Ainda, é importante salientar que, dentro da sua estratégia para melhorar o sistema prisional, o governo do Estado tem aportado investimentos históricos no sistema prisional. De 2019 a 2026, os recursos aplicados na área terão ultrapassado o valor de R$ 1,4 bilhão. Até o fim do governo, a Secretaria de Sistemas Penal e Socioeducativo prevê a construção de cinco novas unidades prisionais, a ampliação de outras quatro, e a entrega da readequação da Cadeia Pública de Porto Alegre. Tudo isso demonstra a preocupação constante com a qualificação do sistema prisional e da segurança pública.

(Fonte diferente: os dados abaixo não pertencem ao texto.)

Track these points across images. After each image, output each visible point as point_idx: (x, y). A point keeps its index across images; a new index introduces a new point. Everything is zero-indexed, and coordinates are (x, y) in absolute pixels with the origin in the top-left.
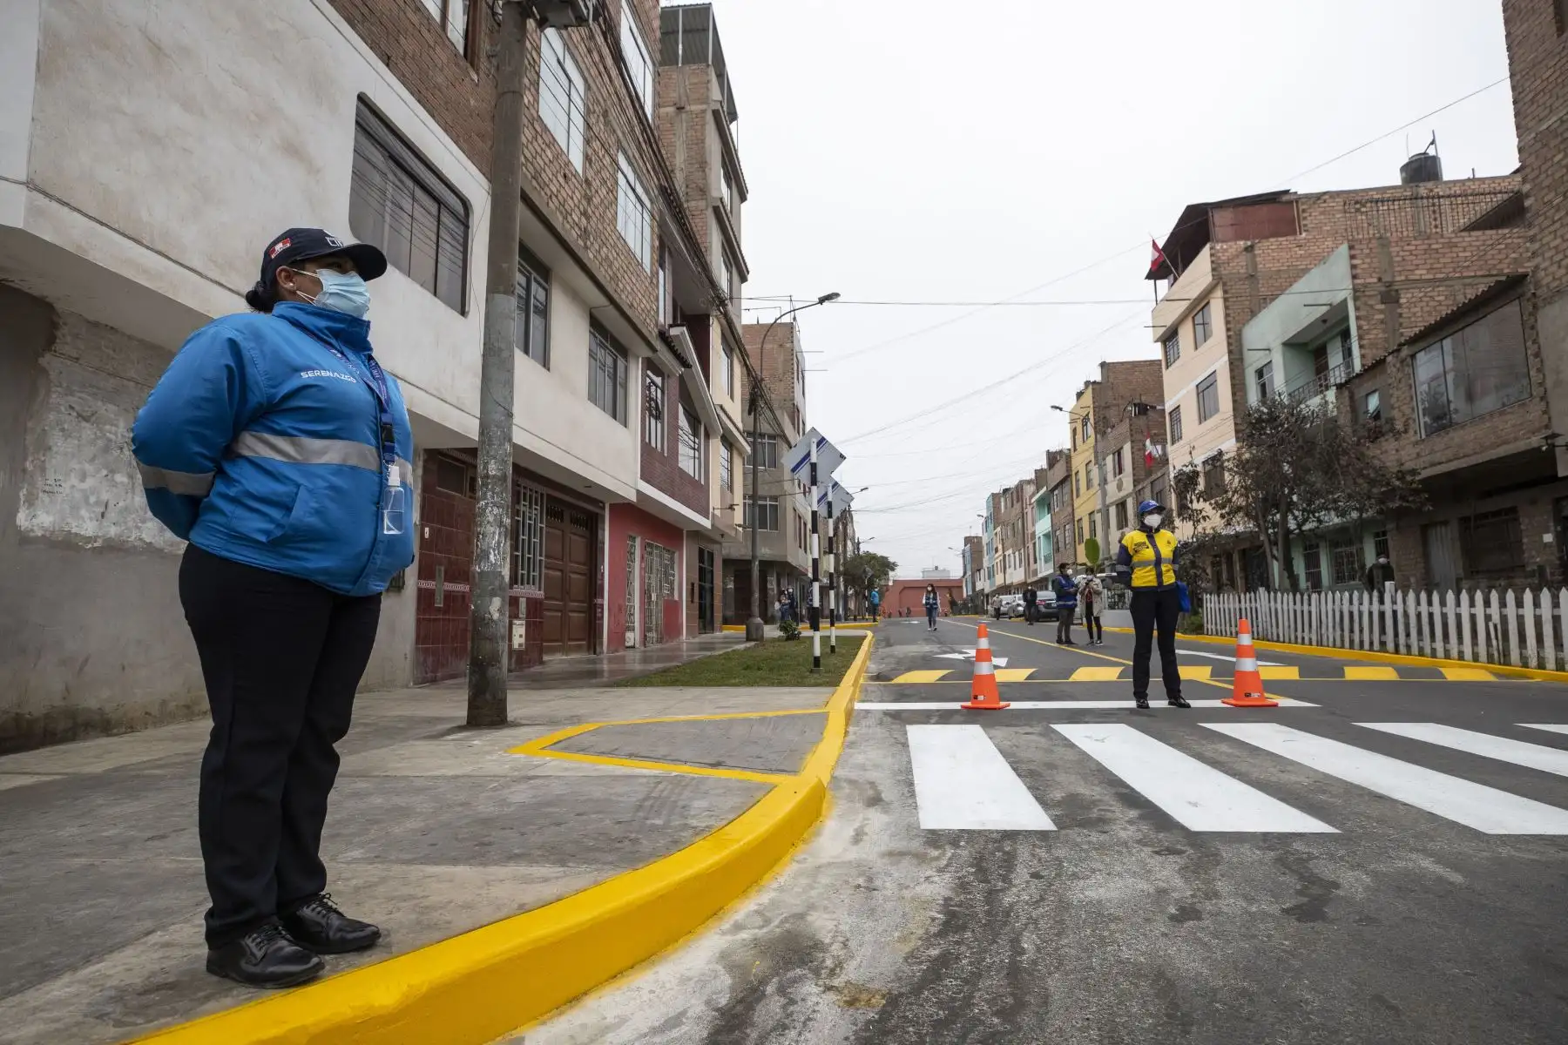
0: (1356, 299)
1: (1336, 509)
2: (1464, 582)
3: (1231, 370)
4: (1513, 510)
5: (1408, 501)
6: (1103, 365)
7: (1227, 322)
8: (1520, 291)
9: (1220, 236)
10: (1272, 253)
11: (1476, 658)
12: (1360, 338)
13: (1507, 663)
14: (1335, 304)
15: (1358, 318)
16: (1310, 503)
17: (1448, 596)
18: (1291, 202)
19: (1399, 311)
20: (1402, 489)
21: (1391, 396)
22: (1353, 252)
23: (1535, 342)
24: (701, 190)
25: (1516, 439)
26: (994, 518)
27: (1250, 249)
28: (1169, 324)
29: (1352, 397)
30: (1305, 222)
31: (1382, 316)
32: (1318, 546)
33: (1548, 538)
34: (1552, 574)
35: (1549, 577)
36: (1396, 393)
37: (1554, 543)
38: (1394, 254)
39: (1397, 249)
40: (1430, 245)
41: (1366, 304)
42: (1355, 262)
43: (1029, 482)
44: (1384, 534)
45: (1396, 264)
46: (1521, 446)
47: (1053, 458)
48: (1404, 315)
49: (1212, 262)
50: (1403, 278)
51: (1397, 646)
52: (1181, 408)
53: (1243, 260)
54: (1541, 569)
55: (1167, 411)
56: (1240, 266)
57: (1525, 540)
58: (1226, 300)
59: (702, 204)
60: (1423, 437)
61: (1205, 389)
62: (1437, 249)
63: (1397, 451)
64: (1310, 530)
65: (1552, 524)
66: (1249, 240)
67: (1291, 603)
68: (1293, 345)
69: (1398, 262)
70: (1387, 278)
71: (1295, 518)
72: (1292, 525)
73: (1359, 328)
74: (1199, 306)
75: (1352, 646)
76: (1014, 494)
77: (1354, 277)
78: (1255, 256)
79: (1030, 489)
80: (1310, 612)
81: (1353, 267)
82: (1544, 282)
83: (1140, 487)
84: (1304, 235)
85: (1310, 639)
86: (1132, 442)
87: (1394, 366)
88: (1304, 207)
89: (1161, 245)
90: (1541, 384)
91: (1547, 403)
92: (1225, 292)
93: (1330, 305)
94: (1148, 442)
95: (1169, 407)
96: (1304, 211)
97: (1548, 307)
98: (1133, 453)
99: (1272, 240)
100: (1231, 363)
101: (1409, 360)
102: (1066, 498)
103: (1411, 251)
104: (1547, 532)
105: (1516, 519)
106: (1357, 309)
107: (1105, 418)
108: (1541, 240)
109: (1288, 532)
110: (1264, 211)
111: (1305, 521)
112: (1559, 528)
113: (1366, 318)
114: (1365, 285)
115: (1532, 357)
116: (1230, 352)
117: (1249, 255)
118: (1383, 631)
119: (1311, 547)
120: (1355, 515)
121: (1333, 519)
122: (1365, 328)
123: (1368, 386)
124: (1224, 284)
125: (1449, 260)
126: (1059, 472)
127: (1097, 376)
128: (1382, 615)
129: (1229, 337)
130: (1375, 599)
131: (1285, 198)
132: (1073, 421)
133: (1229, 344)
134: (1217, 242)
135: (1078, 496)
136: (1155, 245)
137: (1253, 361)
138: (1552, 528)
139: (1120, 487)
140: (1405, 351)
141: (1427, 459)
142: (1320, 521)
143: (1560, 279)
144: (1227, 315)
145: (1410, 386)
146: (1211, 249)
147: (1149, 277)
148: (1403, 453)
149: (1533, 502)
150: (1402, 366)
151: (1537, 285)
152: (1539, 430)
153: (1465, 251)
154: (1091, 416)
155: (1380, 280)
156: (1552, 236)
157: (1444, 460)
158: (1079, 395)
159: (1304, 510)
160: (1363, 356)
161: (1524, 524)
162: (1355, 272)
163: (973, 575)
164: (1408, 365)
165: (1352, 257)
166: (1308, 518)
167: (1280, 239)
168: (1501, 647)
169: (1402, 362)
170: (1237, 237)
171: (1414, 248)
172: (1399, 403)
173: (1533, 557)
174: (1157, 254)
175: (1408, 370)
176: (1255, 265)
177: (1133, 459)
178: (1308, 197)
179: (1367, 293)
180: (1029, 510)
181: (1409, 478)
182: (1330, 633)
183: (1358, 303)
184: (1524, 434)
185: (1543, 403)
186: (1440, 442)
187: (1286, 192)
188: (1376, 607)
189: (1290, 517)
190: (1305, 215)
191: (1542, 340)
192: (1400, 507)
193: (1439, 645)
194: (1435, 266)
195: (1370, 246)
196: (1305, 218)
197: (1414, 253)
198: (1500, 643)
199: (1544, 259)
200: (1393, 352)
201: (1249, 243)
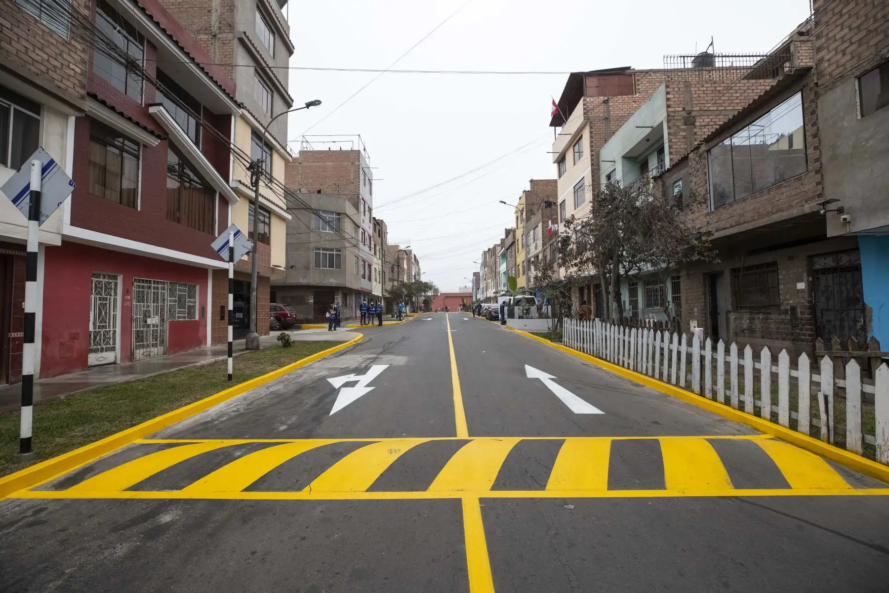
0: (668, 121)
1: (651, 261)
2: (732, 314)
3: (593, 176)
4: (774, 264)
5: (703, 256)
6: (532, 181)
7: (591, 146)
8: (804, 82)
9: (589, 94)
10: (618, 103)
11: (793, 425)
12: (670, 147)
13: (842, 445)
14: (655, 126)
15: (669, 134)
16: (634, 256)
17: (762, 353)
18: (631, 75)
19: (695, 130)
20: (698, 247)
21: (691, 181)
22: (668, 90)
23: (814, 125)
24: (230, 25)
25: (790, 207)
26: (485, 264)
27: (606, 102)
28: (560, 151)
29: (663, 185)
30: (638, 87)
31: (684, 134)
32: (637, 284)
33: (801, 286)
34: (802, 313)
35: (799, 315)
36: (694, 180)
37: (807, 289)
38: (693, 92)
39: (696, 89)
40: (716, 87)
41: (675, 125)
42: (669, 96)
43: (498, 245)
44: (678, 278)
45: (694, 99)
46: (795, 212)
47: (508, 232)
48: (698, 133)
49: (584, 109)
50: (698, 109)
51: (702, 388)
52: (566, 202)
53: (602, 108)
54: (793, 309)
55: (559, 204)
56: (600, 111)
57: (781, 287)
58: (591, 132)
59: (230, 36)
60: (713, 210)
61: (578, 189)
62: (719, 90)
63: (693, 221)
64: (633, 275)
65: (805, 275)
66: (606, 96)
67: (616, 334)
68: (629, 158)
69: (696, 98)
70: (688, 108)
71: (624, 267)
72: (622, 271)
73: (670, 141)
74: (576, 139)
75: (661, 378)
76: (492, 252)
77: (668, 106)
78: (609, 106)
79: (499, 248)
80: (629, 342)
81: (668, 99)
82: (827, 72)
83: (545, 247)
84: (637, 95)
85: (629, 364)
86: (543, 222)
87: (695, 160)
88: (638, 78)
89: (557, 102)
90: (817, 160)
91: (822, 175)
92: (591, 128)
93: (652, 127)
94: (550, 222)
95: (560, 201)
96: (638, 80)
97: (829, 93)
98: (543, 228)
99: (619, 97)
100: (592, 172)
101: (705, 154)
102: (513, 253)
103: (703, 91)
104: (801, 281)
105: (776, 271)
106: (669, 128)
107: (531, 210)
108: (827, 35)
109: (619, 276)
110: (615, 79)
111: (630, 269)
112: (810, 279)
113: (675, 134)
114: (675, 112)
115: (810, 137)
116: (592, 165)
117: (605, 105)
118: (689, 370)
119: (633, 284)
120: (664, 265)
121: (648, 267)
122: (673, 141)
123: (675, 176)
124: (591, 123)
125: (727, 98)
126: (510, 240)
127: (528, 188)
128: (689, 356)
129: (592, 155)
130: (684, 341)
131: (628, 71)
132: (516, 212)
133: (592, 160)
134: (588, 97)
135: (518, 252)
136: (554, 103)
137: (605, 168)
138: (805, 279)
139: (536, 248)
140: (703, 148)
141: (715, 226)
142: (639, 269)
143: (844, 65)
144: (591, 142)
145: (705, 173)
146: (584, 100)
147: (551, 125)
148: (697, 222)
149: (791, 258)
150: (700, 159)
151: (820, 74)
152: (813, 198)
153: (736, 93)
154: (525, 209)
155: (684, 109)
156: (839, 28)
157: (728, 226)
158: (520, 198)
159: (629, 262)
160: (671, 160)
161: (782, 274)
162: (668, 103)
163: (476, 292)
164: (704, 158)
165: (668, 93)
166: (632, 266)
167: (624, 97)
168: (831, 424)
169: (700, 156)
170: (599, 95)
171: (705, 89)
172: (696, 187)
173: (788, 299)
174: (555, 108)
175: (704, 161)
176: (609, 111)
177: (543, 231)
178: (641, 72)
179: (675, 118)
180: (498, 260)
181: (704, 238)
182: (643, 365)
183: (670, 124)
184: (797, 203)
185: (819, 176)
186: (725, 213)
187: (629, 68)
188: (684, 348)
189: (620, 266)
190: (639, 83)
191: (821, 124)
192: (698, 261)
193: (748, 399)
194: (718, 102)
195: (679, 86)
196: (639, 85)
197: (706, 92)
198: (831, 418)
199: (829, 52)
200: (694, 150)
201: (606, 98)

Sobre o andamento do Inquérito Policial
A Polícia Civil informa que o crime foi inicialmente apurado por meio de um Inquérito Policial, no qual os atos praticados na ocasião foram esclarecidos. Duas pessoas foram presas em flagrante por envolvimento direto no homicídio, e o procedimento foi devidamente concluído e remetido ao Poder Judiciário, com individualização de condutas e delimitação das responsabilidades.
Paralelamente, um segundo Inquérito Policial encontra-se em andamento com o objetivo de verificar se há eventual participação de outros indivíduos em condutas acessórias relacionadas aos fatos. Essa medida reforça a ampla apuração sobre o fato.